WASHINGTON - House Speaker Nancy Pelosi launched the House into a formal impeachment inquiry against President Donald Trump on Tuesday, acquiescing to mounting pressure from fellow Democrats and plunging a deeply divided nation into an election year clash between Congress and the commander in chief.
The probe centers on whether Trump abused his presidential powers and sought help from a foreign government for his reelection, actions Pelosi said would mark a "betrayal of his oath of office." She declared: "No one is above the law."
The decision sets up an election season clash between Trump and Congress that seems certain to exacerbate the nation's fierce partisan divides and inject deep uncertainty into the 2020 presidential contest.
In response to Pelosi's announcement, Trump tweeted his disagreement with the decision.
"Such an important day at the United Nations, so much work and so much success, and the Democrats purposely had to ruin and demean it with more breaking news Witch Hunt garbage. So bad for our Country!"
Pelosi had long resisted pursuing impeachment, but her caucus moved swiftly in favor of a probe in recent days following reports that Trump asked Ukraine's president to investigate Democratic foe Joe Biden and his son. Her decision sets up her party's most urgent and consequential confrontation with a president who thrives on combat, and it injects deep uncertainty in the 2020 White House race.
Meanwhile, Biden said Congress must use its full constitutional authority to investigate Trump's actions and if he doesn't cooperate he'll leave lawmakers "with no choice but to initiate impeachment." If that happens, Biden said, it will be a tragedy of Trump's own making.
Pelosi has spent months trying to keep an impeachment inquiry at bay. But her position became untenable this week as more members - including crucial moderates in political swing districts - swung in favor of a probe following reports that Trump pushed Ukraine's leader for help investigating Democrat Biden and his son during a summer phone call.
Trump, who was meeting with world leaders at the United Nations, called the impending inquiry a "witch hunt" and predicted it would be a "positive for me." He authorized the release of a transcript of his call with Ukraine's president and predicted it would show no evidence of wrongdoing.
"You will see it was a very friendly and totally appropriate call," Trump said.
The president has all but dared Democrats to open impeachment proceedings, repeatedly stonewalling requests for documents and witness interviews in a variety of ongoing investigations.

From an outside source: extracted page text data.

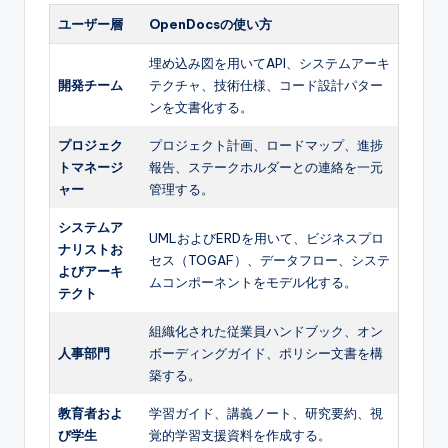
ユーザー層
OpenDocsの使い方
埋め込み図を用いてAPI、システムアーキ
開発チーム
テクチャ、技術仕様、コード設計パター
ンを文書化する。
プロジェク
プロジェクト計画、ロードマップ、進捗
トマネージ
報告、ステークホルダーとの連絡を一元
ャー
管理する。
システムア
UMLおよびERDを用いて、ビジネスプロ
ナリストお
セス（TOGAF）、データフロー、システ
よびアーキ
ムコンポーネントをモデル化する。
テクト
組織化された従業員ハンドブック、オン
人事部門
ボーディングガイド、ポリシー文書を構
築する。
教育者およ
学習ガイド、講義ノート、研究要約、視
び学生
覚的学習支援資料を作成する。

Trump advisers say they are confident that the specter of impeachment led by the opposition party will bolster his political support. Pelosi has shared that concern and has spent months trying to hold off liberals in her caucus pushing for impeachment.
But the atmosphere on Capitol Hill started shifting following a whistleblower complaint that centered in part on Trump's call with the Ukrainian president, but is also said to include other events.
Trump has suggested he brought up Biden and his son Hunter in the phone call as part of discussions over corruption in Ukraine - despite no evidence of wrongdoing on the part of either man. He also confirmed on Tuesday that he ordered advisers to freeze $400 million in military aid to Ukraine in the days before the phone call, prompting Democrats to charge that he was holding out the money as leverage for information on Biden.
In remarks ahead of her caucus meeting, Pelosi notably said a quid pro quo wasn't necessary to establish an impeachable offense.
"We don't ask foreign governments to help us in our election," Pelosi said.
Trump has sought to implicate Biden and his son in the kind of corruption that has long plagued Ukraine. Hunter Biden served on the board of a Ukrainian gas company at the same time his father was leading the Obama administration's diplomatic dealings with Kyiv. Though the timing raised concerns among anti-corruption advocates, there has been no evidence of wrongdoing by either the former vice president or his son.